The article mirrors some of the speculative hypotheses I mentioned and provides some new data. Research is underway but nothing definitive yet. This was new to me:
Individual patients’ characteristics play a role as well. Some people shed far more virus, and for a longer period of time, than others, perhaps because of differences in their immune system or the distribution of virus receptors in their body. A 2019 study of healthy people showed some breathe out many more particles than others when they talk.
I knew there was variation in viral load but not that it might materially impact transmission probability.

Interesting, though not unexpected, to see the Pareto distribution of cases.
“Probably about 10% of cases lead to 80% of the spread”
There has been a lot of commentary about testing as a predicate to track-and-trace. The challenge of track-and-trace is that we are a huge nation geographically and in terms of headcount. It is difficult to track people.

All the articles which I have read treat track-and-trace as uniform process. But if there are superspreaders who can be identified who are responsible for 80% of transmission, that suggests the capacity to become much more targeted and makes track-and-trace a much more viable strategy. If.

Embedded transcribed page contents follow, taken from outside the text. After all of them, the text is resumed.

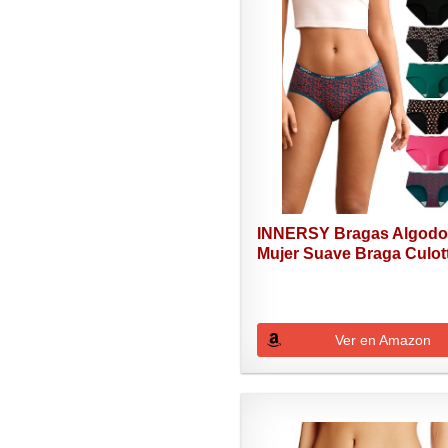
INNERSY Bragas Algod
Mujer Suave Braga Culott
Ver en Amazon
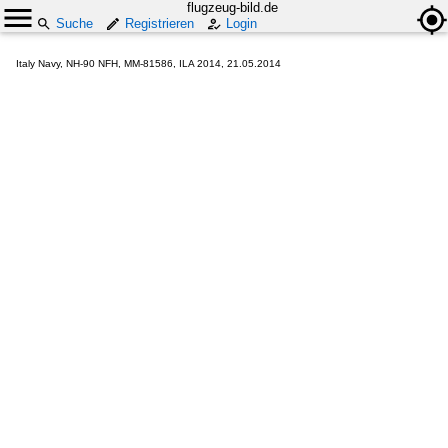
flugzeug-bild.de
Suche
Registrieren
Login
Italy Navy, NH-90 NFH, MM-81586, ILA 2014, 21.05.2014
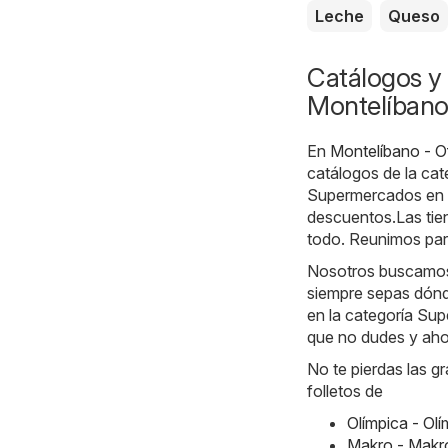
Leche
Queso
Catálogos y 
Montelíban
En
Montelíbano - O
catálogos de la ca
Supermercados en M
descuentos.Las tie
todo. Reunimos para
Nosotros buscamos l
siempre sepas dónd
en la categoría Sup
que no dudes y ahor
No te pierdas las g
folletos de
Olímpica - Ol
Makro - Makr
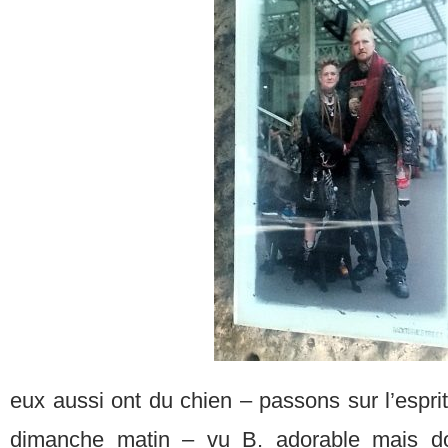
eux aussi ont du chien – passons sur l’esprit
dimanche matin – vu B. adorable mais d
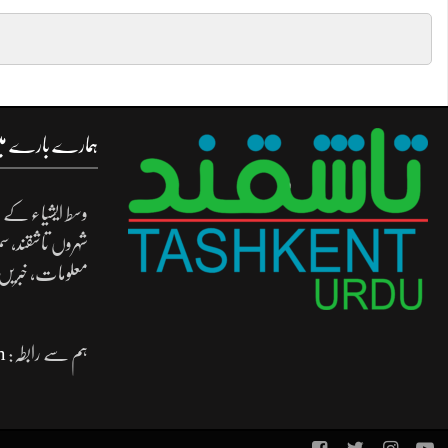
ہمارے بارے م
وسط ایشیاء کے د
شہروں تاشقند، س
معلومات، خبریں
ہم سے رابطہ:
m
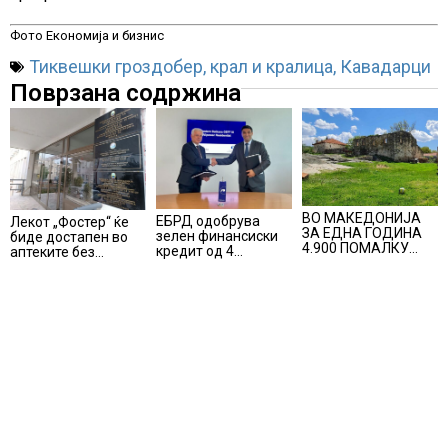
Фото Економија и бизнис
Тиквешки гроздобер
,
крал и кралица
,
Кавадарци
Поврзана содржина
ВО МАКЕДОНИЈА
ЕБРД одобрува
Лекот „Фостер“ ќе
ЗА ЕДНА ГОДИНА
зелен финансиски
биде достапен во
4.900 ПОМАЛКУ
кредит од 4
аптеките без
ЗАПИШАНИ
милиони евра на
доплата, само со
ПРВАЧИЊА
НЛБ Банка
законски
утврдената
партиципација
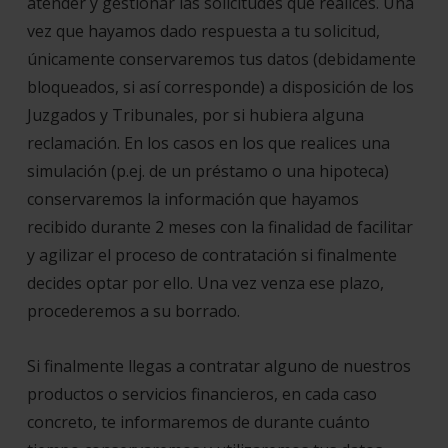
atender y gestionar las solicitudes que realices. Una
vez que hayamos dado respuesta a tu solicitud,
únicamente conservaremos tus datos (debidamente
bloqueados, si así corresponde) a disposición de los
Juzgados y Tribunales, por si hubiera alguna
reclamación. En los casos en los que realices una
simulación (p.ej. de un préstamo o una hipoteca)
conservaremos la información que hayamos
recibido durante 2 meses con la finalidad de facilitar
y agilizar el proceso de contratación si finalmente
decides optar por ello. Una vez venza ese plazo,
procederemos a su borrado.
Si finalmente llegas a contratar alguno de nuestros
productos o servicios financieros, en cada caso
concreto, te informaremos de durante cuánto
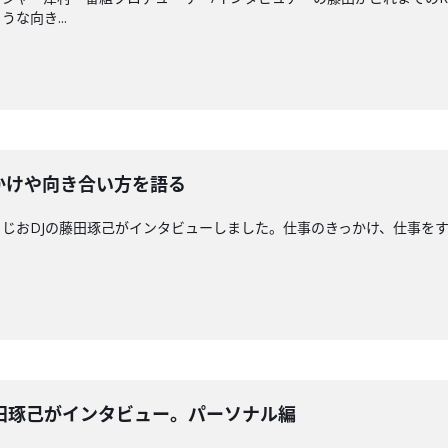
な向き...
かけや向き合い方を語る
じおDJの藤田琢己がインタビューしました。仕事のきっかけ、仕事をす
藤田琢己がインタビュー。パーソナル編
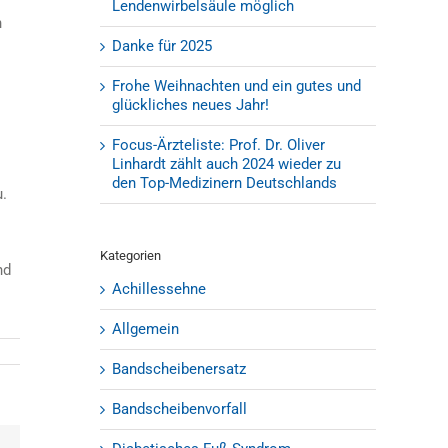
Lendenwirbelsäule möglich
n
Danke für 2025
Frohe Weihnachten und ein gutes und
glückliches neues Jahr!
Focus-Ärzteliste: Prof. Dr. Oliver
Linhardt zählt auch 2024 wieder zu
den Top-Medizinern Deutschlands
u.
Kategorien
nd
Achillessehne
Allgemein
Bandscheibenersatz
Bandscheibenvorfall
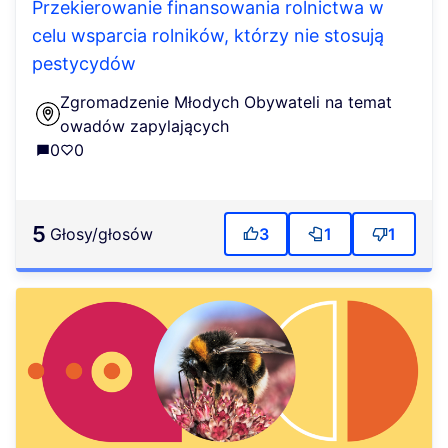
Przekierowanie finansowania rolnictwa w
celu wsparcia rolników, którzy nie stosują
pestycydów
Zgromadzenie Młodych Obywateli na temat
owadów zapylających
0
0
5
głosy/głosów
3
1
1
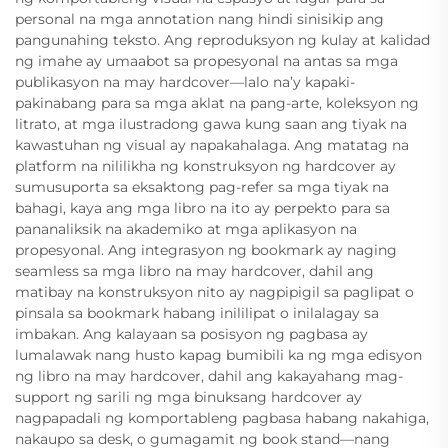
personal na mga annotation nang hindi sinisikip ang
pangunahing teksto. Ang reproduksyon ng kulay at kalidad
ng imahe ay umaabot sa propesyonal na antas sa mga
publikasyon na may hardcover—lalo na’y kapaki-
pakinabang para sa mga aklat na pang-arte, koleksyon ng
litrato, at mga ilustradong gawa kung saan ang tiyak na
kawastuhan ng visual ay napakahalaga. Ang matatag na
platform na nililikha ng konstruksyon ng hardcover ay
sumusuporta sa eksaktong pag-refer sa mga tiyak na
bahagi, kaya ang mga libro na ito ay perpekto para sa
pananaliksik na akademiko at mga aplikasyon na
propesyonal. Ang integrasyon ng bookmark ay naging
seamless sa mga libro na may hardcover, dahil ang
matibay na konstruksyon nito ay nagpipigil sa paglipat o
pinsala sa bookmark habang inililipat o inilalagay sa
imbakan. Ang kalayaan sa posisyon ng pagbasa ay
lumalawak nang husto kapag bumibili ka ng mga edisyon
ng libro na may hardcover, dahil ang kakayahang mag-
support ng sarili ng mga binuksang hardcover ay
nagpapadali ng komportableng pagbasa habang nakahiga,
nakaupo sa desk, o gumagamit ng book stand—nang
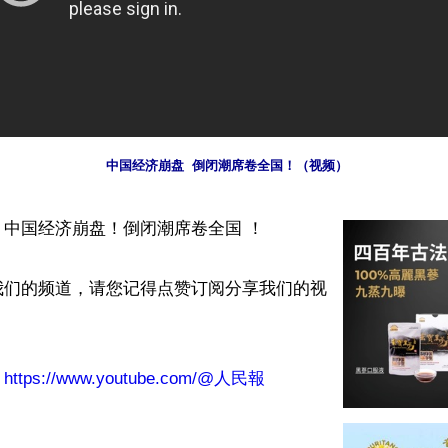
中国经济崩盘  倒闭潮席卷全国！（视频）
中国经济崩盘！倒闭潮席卷全国 ！

我们的频道，请您记得点赞订阅分享我们的视
：
https://www.youtube.com/@人民報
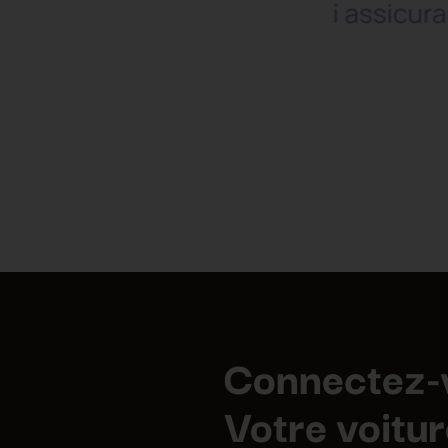
Connectez-
Votre voitur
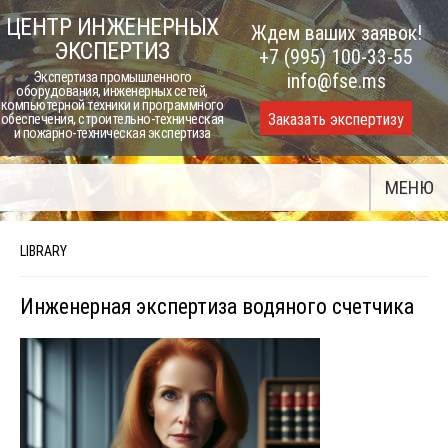
Skip
ЦЕНТР ИНЖЕНЕРНЫХ
Ждем ваших заявок!
to
ЭКСПЕРТИЗ
+7 (995) 100-33-55
content
Экспертиза промышленного
info@fse.ms
оборудования, инженерных сетей,
компьютерной техники и программного
Заказать экспертизу
обеспечения, строительно-техническая
и пожарно-техническая экспертиза
МЕНЮ
LIBRARY
Инженерная экспертиза водяного счетчика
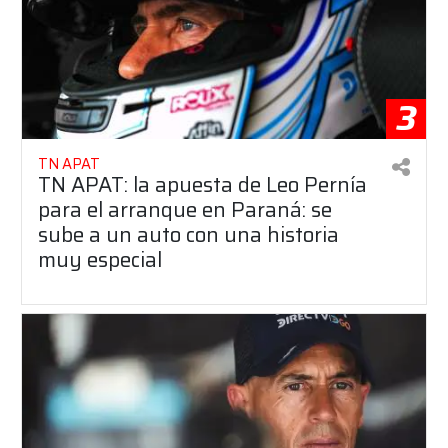
3
TN APAT
TN APAT: la apuesta de Leo Pernía
para el arranque en Paraná: se
sube a un auto con una historia
muy especial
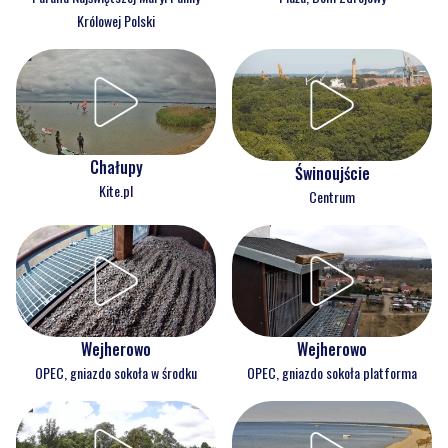
Królowej Polski
Chałupy
Świnoujście
Kite.pl
Centrum
Wejherowo
Wejherowo
OPEC, gniazdo sokoła w środku
OPEC, gniazdo sokoła platforma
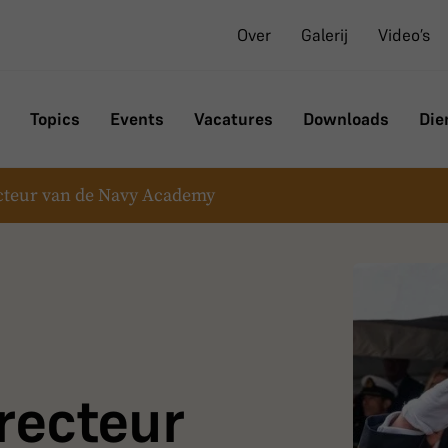
Over
Galerij
Video’s
Topics
Events
Vacatures
Downloads
Die
ecteur van de Navy Academy
recteur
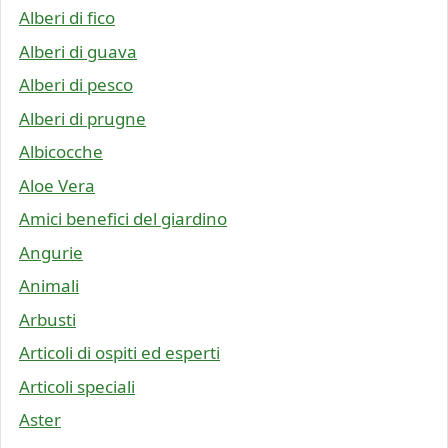
Alberi di fico
Alberi di guava
Alberi di pesco
Alberi di prugne
Albicocche
Aloe Vera
Amici benefici del giardino
Angurie
Animali
Arbusti
Articoli di ospiti ed esperti
Articoli speciali
Aster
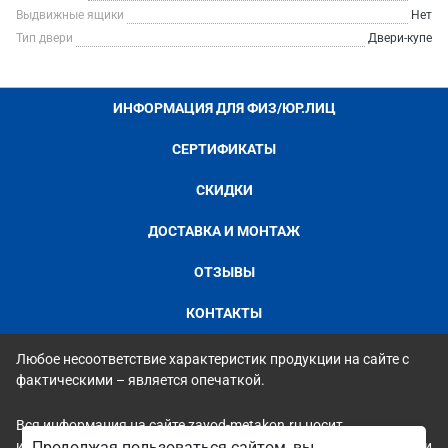
Выдвижные ящики
Нет
Тип двери
Двери-купе
ИНФОРМАЦИЯ ДЛЯ ФИЗ/ЮР.ЛИЦ
СЕРТИФИКАТЫ
СКИДКИ
ДОСТАВКА И МОНТАЖ
ОТЗЫВЫ
КОНТАКТЫ
Любое несоответствие характеристик продукции на сайте с
фактическими – является опечаткой.
Вся информация на сайте zavod-metakon.ru носит
исключительно ознакомительный и справочный характер и ни
Продолжая пользоваться сайтом, вы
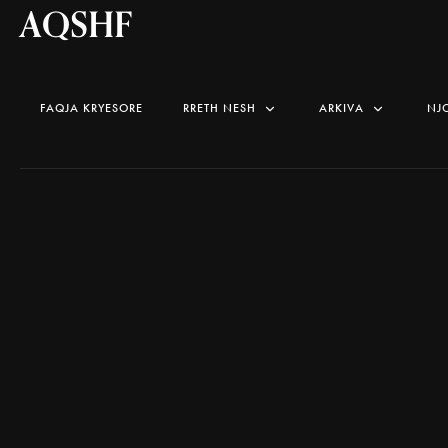
AQSHF
FAQJA KRYESORE
RRETH NESH
ARKIVA
NJ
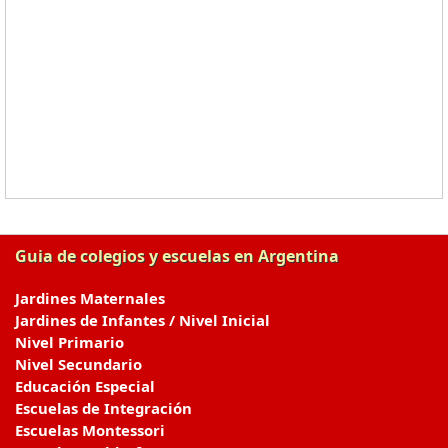
Guia de colegios y escuelas en Argentina
Jardines Maternales
Jardines de Infantes / Nivel Inicial
Nivel Primario
Nivel Secundario
Educación Especial
Escuelas de Integración
Escuelas Montessori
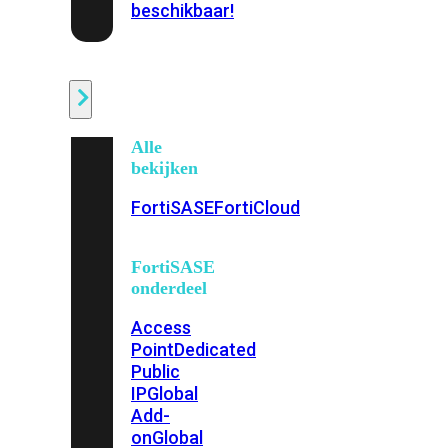
beschikbaar!
Cloud
Alle
bekijken
FortiSASE
FortiCloud
FortiSASE
onderdeel
Access
Point
Dedicated
Public
IP
Global
Add-
on
Global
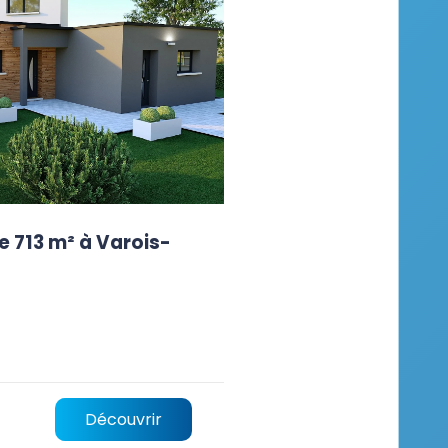
e 713 m² à Varois-
Découvrir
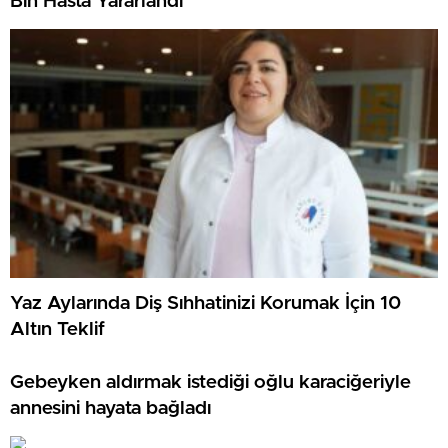
Bin Hasta Yararlandı
Yaz Aylarında Diş Sıhhatinizi Korumak İçin 10
Altın Teklif
Gebeyken aldırmak istediği oğlu karaciğeriyle
annesini hayata bağladı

Seems like the story of Covid-19 is the story of blanket plausible solutions in the face of near-complete incomprehension followed by an awareness of the inadequacy and cost of one size-fits-all solutions, followed by a slow refining and targeting of solutions.

Good that we are making progress. Bad that it has taken so long. Terrible that the very institutions who were tasked with being prepared (WHO, CDC, FDA) were so completely unprepared.

Kind of heartening that the wisdom of crowds can be such a bulwark in the face of misguided authority, nominal expertise, and the rank idolatry of credentialism.